Athens was rousing herself from sleep. The beams of the morning sun bathed the rugged sides of Mount Hymettus and lightened the dark foliage that clothed the nearer wooded slopes of Lycabettus. The low, flat-roofed houses of the city were still nothing more than blurred masses of gray in the shadow; but presently a ray touched the point of Athene's spear, and the flood of orange light flowed over the Acropolis. Its temples and statues were enveloped in a radiance which fused the rich, harmonious colors of column and cornice and melted the massive outlines into a resplendent whole, rising immortal from the gloom at its base.

Thin curls of smoke mounted here and there above the housetops, straight up toward the limitless turquoise vault of the sky.
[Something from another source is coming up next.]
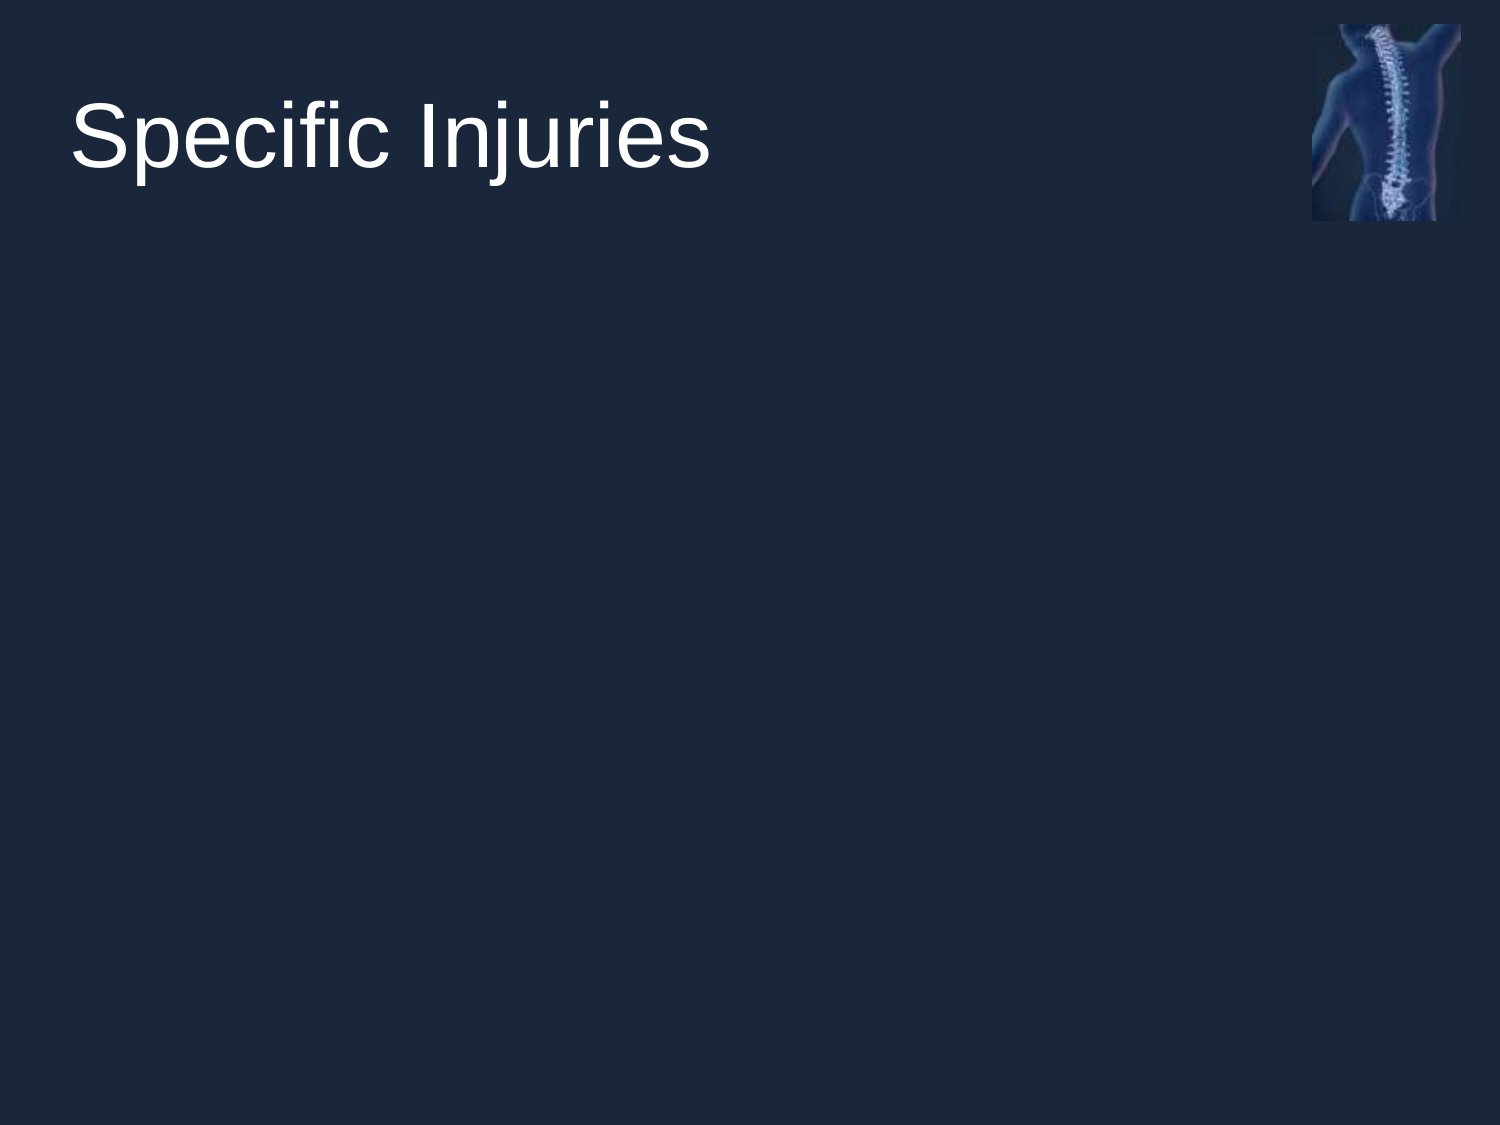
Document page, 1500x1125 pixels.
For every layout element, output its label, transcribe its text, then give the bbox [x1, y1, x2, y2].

The vivifying freshness of the new-born day was in the air.

There was a clatter of hoofs in the Street of Pericles, and two young men, followed by three mounted servants, swung into view.

"You mean the sunrise?" the other asked, also coming to a halt. "Pshaw! You may see that any day without sitting up for it."

"Not I!" said his companion, laughing. "I love the lamps too well."

Leonidas shrugged his square shoulders. "It's not the lamps you love, Chares," he returned dryly. "But why are we idling here? Unless we make haste, Clearchus will be out of bed before we can surprise him."

The three servants had ridden forward in advance of their masters. From the direction they had taken, the young men heard a confusion of angry voices, mingled with oaths. In another moment they saw that the street was blocked by a gorgeous litter borne on the shoulders of four sturdy slaves and surrounded by a dozen more, some of whom carried torches which burned pale in the morning light. The litter-bearers had refused to draw aside, and the guard was attempting to turn the horsemen back. Evidently some youth had been overtaken at his revelry by the dawn and was now being carried home by slaves who had followed his example at the wine-cup.

A bustling little man, with close-cropped hair and the sharp-nosed face of a fox, was shaking his sword in the faces of the riders.

"Back with you! Back!" he shouted. "Do you seek to halt the noble Phradates? Back, while you may!"